Scan the entries below for the word "filter", then copy each line that holds it.
*** Data section ***
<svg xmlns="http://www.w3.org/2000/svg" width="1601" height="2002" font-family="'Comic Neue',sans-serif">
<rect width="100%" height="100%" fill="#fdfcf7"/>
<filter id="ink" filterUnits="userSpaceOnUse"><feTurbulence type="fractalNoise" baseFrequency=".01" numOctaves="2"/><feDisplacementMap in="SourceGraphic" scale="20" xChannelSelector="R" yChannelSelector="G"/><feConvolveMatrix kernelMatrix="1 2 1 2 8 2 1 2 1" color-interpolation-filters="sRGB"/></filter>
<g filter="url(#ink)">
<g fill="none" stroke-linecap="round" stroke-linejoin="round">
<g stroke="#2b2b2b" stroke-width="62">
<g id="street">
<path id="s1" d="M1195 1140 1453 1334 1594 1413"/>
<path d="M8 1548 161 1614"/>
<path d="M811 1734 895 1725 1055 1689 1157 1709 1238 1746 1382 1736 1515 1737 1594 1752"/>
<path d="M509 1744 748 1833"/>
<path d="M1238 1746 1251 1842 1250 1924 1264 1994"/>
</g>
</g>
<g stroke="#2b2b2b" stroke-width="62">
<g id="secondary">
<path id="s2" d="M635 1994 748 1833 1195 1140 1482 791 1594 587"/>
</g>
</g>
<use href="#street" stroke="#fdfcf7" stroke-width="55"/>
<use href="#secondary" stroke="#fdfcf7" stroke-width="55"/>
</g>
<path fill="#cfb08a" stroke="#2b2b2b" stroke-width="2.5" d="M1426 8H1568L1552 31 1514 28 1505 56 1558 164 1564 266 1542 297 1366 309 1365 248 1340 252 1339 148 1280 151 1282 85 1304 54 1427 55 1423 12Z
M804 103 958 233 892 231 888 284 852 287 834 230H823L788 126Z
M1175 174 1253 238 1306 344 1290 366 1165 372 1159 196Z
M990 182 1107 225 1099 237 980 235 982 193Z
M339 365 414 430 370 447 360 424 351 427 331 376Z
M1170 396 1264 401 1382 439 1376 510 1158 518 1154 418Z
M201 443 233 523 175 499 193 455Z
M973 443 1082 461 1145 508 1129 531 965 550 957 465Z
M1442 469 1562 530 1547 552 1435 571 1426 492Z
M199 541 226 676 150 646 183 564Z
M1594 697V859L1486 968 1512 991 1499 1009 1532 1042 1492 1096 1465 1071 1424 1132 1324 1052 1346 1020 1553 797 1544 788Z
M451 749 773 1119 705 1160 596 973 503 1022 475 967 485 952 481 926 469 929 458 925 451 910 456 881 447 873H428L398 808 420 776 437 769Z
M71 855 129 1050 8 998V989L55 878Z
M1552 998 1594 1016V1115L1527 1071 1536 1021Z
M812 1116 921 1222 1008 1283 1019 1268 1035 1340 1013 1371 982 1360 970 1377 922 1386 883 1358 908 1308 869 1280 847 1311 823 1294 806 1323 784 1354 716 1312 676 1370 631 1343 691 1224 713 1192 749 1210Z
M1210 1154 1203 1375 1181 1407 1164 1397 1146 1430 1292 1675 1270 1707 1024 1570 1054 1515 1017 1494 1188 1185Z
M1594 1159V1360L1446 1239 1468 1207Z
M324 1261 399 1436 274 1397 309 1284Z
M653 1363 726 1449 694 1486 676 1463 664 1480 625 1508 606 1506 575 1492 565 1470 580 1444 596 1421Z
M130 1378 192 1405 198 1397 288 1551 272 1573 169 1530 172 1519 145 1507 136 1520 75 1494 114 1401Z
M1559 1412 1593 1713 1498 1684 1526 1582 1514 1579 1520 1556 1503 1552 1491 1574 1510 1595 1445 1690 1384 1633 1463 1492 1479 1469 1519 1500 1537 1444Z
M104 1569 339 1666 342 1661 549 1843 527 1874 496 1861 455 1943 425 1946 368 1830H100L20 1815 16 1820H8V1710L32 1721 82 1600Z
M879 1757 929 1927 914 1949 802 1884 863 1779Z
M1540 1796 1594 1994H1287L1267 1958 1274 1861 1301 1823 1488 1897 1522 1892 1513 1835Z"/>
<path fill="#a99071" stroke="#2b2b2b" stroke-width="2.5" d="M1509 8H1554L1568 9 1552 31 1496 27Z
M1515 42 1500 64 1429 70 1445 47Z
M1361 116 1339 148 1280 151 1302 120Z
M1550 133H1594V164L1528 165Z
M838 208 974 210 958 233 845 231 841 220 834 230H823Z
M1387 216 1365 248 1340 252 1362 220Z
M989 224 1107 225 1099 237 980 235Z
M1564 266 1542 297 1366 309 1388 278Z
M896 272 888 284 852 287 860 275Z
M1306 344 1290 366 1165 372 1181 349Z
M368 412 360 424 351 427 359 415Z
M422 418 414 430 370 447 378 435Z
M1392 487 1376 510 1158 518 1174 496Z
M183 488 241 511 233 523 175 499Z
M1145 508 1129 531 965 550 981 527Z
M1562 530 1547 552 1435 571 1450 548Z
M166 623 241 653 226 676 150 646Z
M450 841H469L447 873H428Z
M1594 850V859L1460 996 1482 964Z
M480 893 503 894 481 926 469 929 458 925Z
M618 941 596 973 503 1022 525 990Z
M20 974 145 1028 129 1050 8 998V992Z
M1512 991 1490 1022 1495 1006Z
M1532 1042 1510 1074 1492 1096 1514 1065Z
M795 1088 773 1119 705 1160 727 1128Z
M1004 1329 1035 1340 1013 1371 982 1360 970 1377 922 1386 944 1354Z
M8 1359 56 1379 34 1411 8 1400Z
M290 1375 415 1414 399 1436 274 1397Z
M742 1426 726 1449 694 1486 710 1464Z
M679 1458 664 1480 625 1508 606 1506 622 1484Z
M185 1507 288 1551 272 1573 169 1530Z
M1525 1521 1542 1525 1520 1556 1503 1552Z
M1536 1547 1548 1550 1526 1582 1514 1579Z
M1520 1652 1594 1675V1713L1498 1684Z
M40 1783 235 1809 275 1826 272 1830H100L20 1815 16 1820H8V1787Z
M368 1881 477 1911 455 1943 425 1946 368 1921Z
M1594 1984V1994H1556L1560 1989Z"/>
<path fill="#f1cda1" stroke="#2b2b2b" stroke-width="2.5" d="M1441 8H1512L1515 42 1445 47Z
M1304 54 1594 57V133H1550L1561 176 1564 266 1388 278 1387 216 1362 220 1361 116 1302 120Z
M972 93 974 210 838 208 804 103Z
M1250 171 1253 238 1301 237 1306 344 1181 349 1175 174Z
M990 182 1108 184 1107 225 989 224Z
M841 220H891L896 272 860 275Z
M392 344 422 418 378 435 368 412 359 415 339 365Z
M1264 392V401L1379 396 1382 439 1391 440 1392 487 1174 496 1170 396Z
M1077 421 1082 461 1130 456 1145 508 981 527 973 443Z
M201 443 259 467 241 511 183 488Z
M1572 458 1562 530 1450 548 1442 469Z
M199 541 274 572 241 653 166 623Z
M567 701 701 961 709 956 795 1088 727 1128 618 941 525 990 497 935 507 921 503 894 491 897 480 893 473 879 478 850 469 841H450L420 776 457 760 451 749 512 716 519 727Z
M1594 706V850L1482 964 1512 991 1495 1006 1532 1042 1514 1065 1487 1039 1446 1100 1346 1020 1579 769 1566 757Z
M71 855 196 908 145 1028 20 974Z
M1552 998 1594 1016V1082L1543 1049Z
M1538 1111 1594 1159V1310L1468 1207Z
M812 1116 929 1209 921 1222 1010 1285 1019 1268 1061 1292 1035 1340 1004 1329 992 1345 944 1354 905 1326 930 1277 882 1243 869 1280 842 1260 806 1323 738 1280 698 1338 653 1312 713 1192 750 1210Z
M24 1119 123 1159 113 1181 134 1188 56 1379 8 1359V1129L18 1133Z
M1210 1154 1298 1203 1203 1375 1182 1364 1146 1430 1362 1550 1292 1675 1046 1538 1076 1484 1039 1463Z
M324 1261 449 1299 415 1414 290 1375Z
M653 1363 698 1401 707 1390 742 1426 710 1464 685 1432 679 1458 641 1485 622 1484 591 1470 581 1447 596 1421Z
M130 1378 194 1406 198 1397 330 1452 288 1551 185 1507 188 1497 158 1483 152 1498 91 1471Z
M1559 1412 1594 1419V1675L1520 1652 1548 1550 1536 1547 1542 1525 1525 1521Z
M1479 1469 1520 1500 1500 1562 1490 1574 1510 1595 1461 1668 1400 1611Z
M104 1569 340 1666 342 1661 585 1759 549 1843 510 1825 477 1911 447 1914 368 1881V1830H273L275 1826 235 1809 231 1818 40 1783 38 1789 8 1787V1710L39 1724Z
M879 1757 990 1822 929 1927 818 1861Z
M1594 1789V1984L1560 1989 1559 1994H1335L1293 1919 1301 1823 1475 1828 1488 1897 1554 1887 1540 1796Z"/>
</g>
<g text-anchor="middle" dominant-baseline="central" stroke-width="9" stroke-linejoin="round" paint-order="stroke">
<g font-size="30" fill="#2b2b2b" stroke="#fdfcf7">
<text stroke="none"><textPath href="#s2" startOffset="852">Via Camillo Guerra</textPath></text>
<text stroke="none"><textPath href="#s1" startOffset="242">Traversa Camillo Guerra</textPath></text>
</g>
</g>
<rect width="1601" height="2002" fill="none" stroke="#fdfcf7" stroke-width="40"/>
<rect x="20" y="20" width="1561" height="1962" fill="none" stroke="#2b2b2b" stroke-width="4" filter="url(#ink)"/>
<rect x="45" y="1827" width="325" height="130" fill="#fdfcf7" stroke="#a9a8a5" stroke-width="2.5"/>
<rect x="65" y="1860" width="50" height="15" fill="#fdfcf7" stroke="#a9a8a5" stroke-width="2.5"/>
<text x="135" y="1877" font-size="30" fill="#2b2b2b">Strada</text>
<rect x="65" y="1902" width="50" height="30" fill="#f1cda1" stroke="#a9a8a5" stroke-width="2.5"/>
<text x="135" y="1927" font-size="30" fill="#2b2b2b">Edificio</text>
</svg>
*** End of Data section ***
■ **Answer section**:
<filter id="ink" filterUnits="userSpaceOnUse"><feTurbulence type="fractalNoise" baseFrequency=".01" numOctaves="2"/><feDisplacementMap in="SourceGraphic" scale="20" xChannelSelector="R" yChannelSelector="G"/><feConvolveMatrix kernelMatrix="1 2 1 2 8 2 1 2 1" color-interpolation-filters="sRGB"/></filter>
<g filter="url(#ink)">
<rect x="20" y="20" width="1561" height="1962" fill="none" stroke="#2b2b2b" stroke-width="4" filter="url(#ink)"/>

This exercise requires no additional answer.